- [Prompt 1]: In the passage on movement description, substitute "webcam" for "web camera" and reproduce the stretch from "The Labanotation staffs" through "understand the notation.".
- [Prompt 2]: According to the passage on movement description, in which direction does time run on a Labanotation staff?

-- Begin Extract to read --

Another characteristic of movement description is accuracy/ambiguity. These qualities are closely related to the specific needs of the computer vision design. The level

132

of accuracy is dependent on input device technology, for example, whether the developed system is based on one or two cameras, and what body parts are influencing the visual input. It is also important to define what parts of the data can be described in a more ambiguous manner in order to save time, for example, in cases where the computer vision design is still open to big changes and alternative options are available. As mentioned by Badler et al. [2],

“natural language descriptions are subject to ambiguity and unavoidable imprecision in specifying positions, dynamics, styles and other aspects of the movement”. However, in categorizing the non-obvious movements, natural language can prove to be a valuable tool for preliminary analysis as long as a systematic categorization is maintained.

The videos of the 34 children playing the game contained a substantial amount of data. One means to simplify the description process is sampling, i.e. only selected sequences of a child’s movements are described. This is especially useful in situations where a child’s movement pattern remains similar for longer periods of time. The sampling rate was defined to cover all variations in the children’s movements.

MOVEMENT DESCRIPTION METHODS

After the preliminary data analysis two approaches that allow visual comparisons between children’s movements were tried out: 1) using Labanotation to notate the movements, and 2) describing the movements using simplified logging techniques and visualizations.

Labanotation

Labanotation, developed by Rudolf Laban [2,10], is a symbol system for representing movement of the human body in space and time. Similar to music notation, Labanotation uses a staff which consists of columns for indicating the body part that moves, as shown in Figure 2.

Time runs vertically from bottom to top, and the duration of a gesture is represented by the length of the symbol.

Labanotation can be described as a skeletal model where all descriptions may be formulated in terms of positions of the joints, coupled with an understanding of how these joints are inter-connected [2].

Figure 2. An example of a Labanotation staff. The cen-ter column represents the cencen-ter of weight. The other columns (left and right side of the body) indicate the movement of the body parts that do not carry weight (www.rz.uni-frankfurt.de/~griesbec/LABANE.HTML).

The benefits of Labanotation are evident: it allows visual comparisons between the participants’ movements. The symmetry and asymmetry of the movements as well as the

rhythm and the length of the motion can easily be seen.

However, the notation system could not inform us on how much power, tension or space children use while performing the movements. Laban’s effort and shape theory [11] could have provided us with valuable parameters for the qualitative aspects of movements.

However, that would have engaged us in an even more time-consuming description process.

The Labanotation staffs were also too detailed compared to the design needs of the system being developed.

Labanotation describes movements in three dimensions, but this is often unnecessary for perceptual game user interfaces. We have previously designed interfaces based on two-dimensional motion analysis, using the game context to simplify the technology [8], e.g. in some games the center of mass of detected motion can be interpreted as the position of the user. This is a computationally simple and robust method even with a single web camera. The biggest drawback of the method is not the laborious nature of Labanotation, but to master the notation system, a lot of practice is needed. It is also difficult to use the staffs as a communication tool in the design process, if all team members do not fully understand the notation.

-- End Extract to read --
-- Begin Information given --

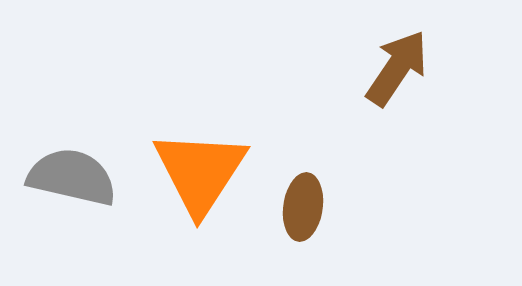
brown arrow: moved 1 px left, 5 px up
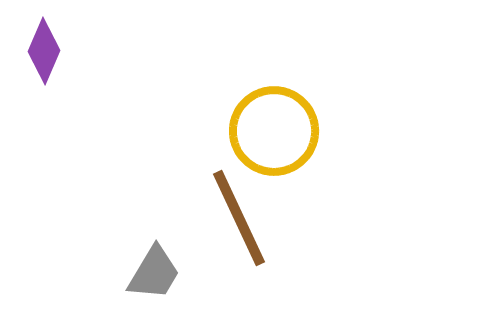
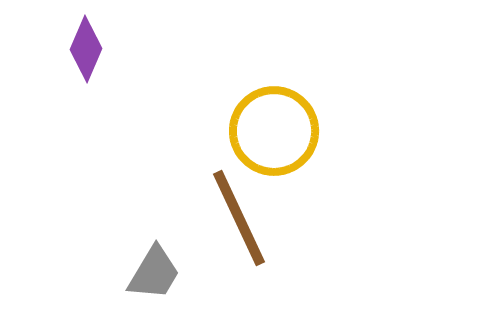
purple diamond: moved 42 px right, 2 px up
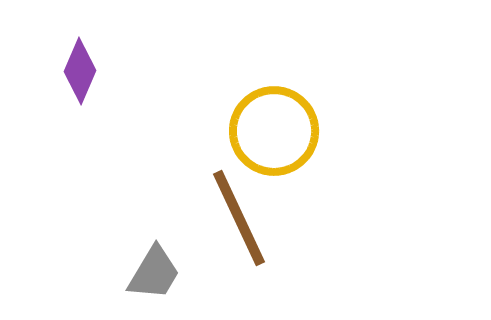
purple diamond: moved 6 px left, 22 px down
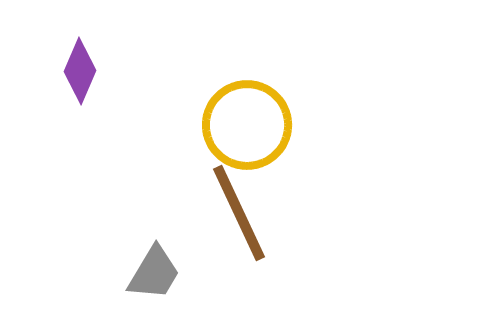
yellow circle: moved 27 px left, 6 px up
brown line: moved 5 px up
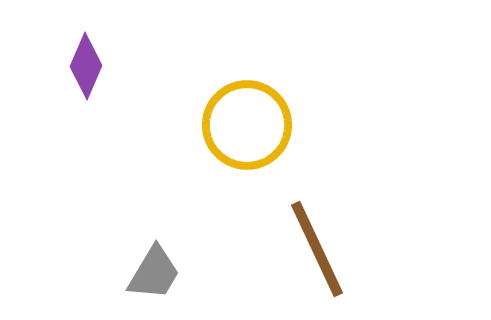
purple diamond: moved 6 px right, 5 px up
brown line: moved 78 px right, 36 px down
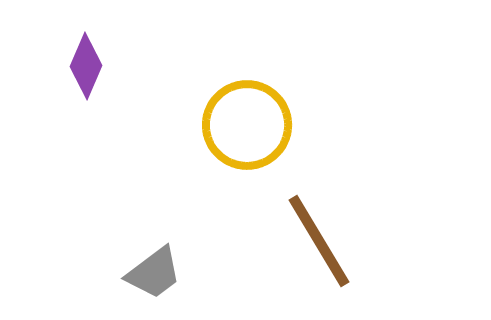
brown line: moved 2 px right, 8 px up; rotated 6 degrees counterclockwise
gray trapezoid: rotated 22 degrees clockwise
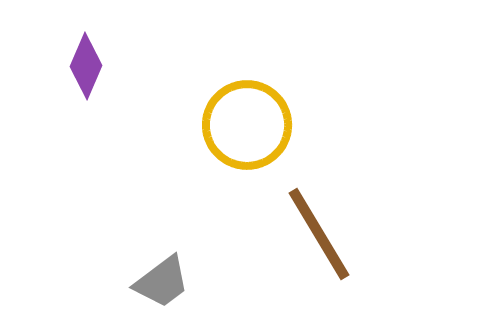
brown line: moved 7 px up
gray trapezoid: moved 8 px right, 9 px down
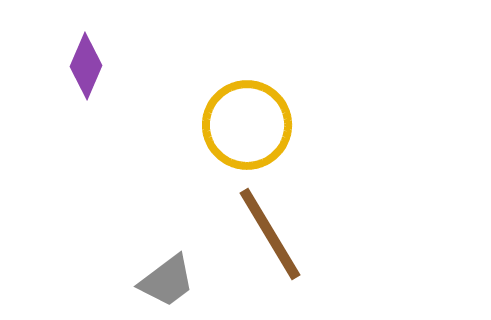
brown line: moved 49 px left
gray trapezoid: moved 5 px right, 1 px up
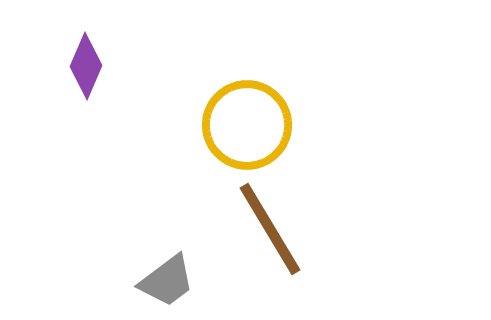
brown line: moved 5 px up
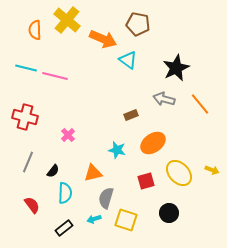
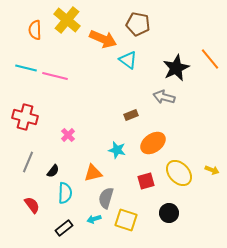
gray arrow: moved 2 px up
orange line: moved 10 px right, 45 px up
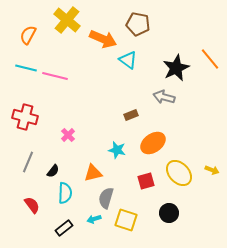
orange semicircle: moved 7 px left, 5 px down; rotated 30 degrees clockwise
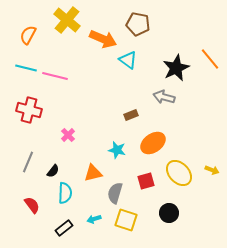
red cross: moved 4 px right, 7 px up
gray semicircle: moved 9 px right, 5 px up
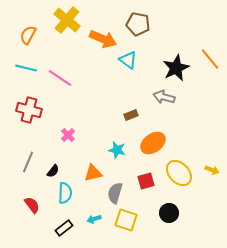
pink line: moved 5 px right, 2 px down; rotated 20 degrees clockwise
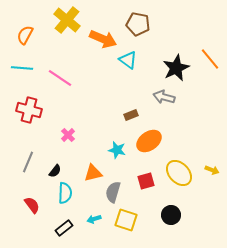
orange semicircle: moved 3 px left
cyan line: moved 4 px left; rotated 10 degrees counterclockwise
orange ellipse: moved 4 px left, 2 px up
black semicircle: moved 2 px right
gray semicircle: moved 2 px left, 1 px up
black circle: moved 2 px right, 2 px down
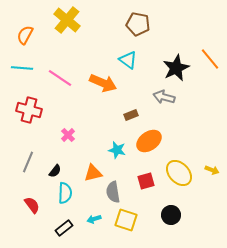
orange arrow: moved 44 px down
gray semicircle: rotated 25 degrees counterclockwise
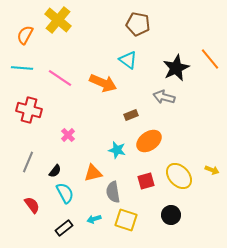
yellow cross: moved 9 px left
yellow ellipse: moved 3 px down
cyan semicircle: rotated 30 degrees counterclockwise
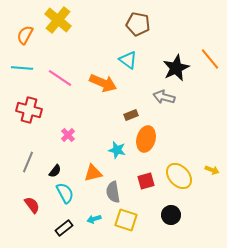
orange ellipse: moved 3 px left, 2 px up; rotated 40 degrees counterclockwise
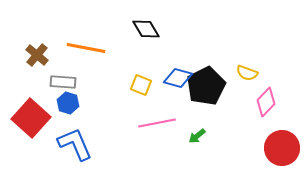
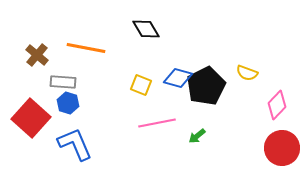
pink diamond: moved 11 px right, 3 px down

-- End Information given --

- [Worked solution 1]:
The Labanotation staffs were also too detailed compared to the design needs of the system being developed.

Labanotation describes movements in three dimensions, but this is often unnecessary for perceptual game user interfaces. We have previously designed interfaces based on two-dimensional motion analysis, using the game context to simplify the technology [8], e.g. in some games the center of mass of detected motion can be interpreted as the position of the user. This is a computationally simple and robust method even with a single webcam. The biggest drawback of the method is not the laborious nature of Labanotation, but to master the notation system, a lot of practice is needed. It is also difficult to use the staffs as a communication tool in the design process, if all team members do not fully understand the notation.

- [Worked solution 2]: Time runs vertically, from bottom to top.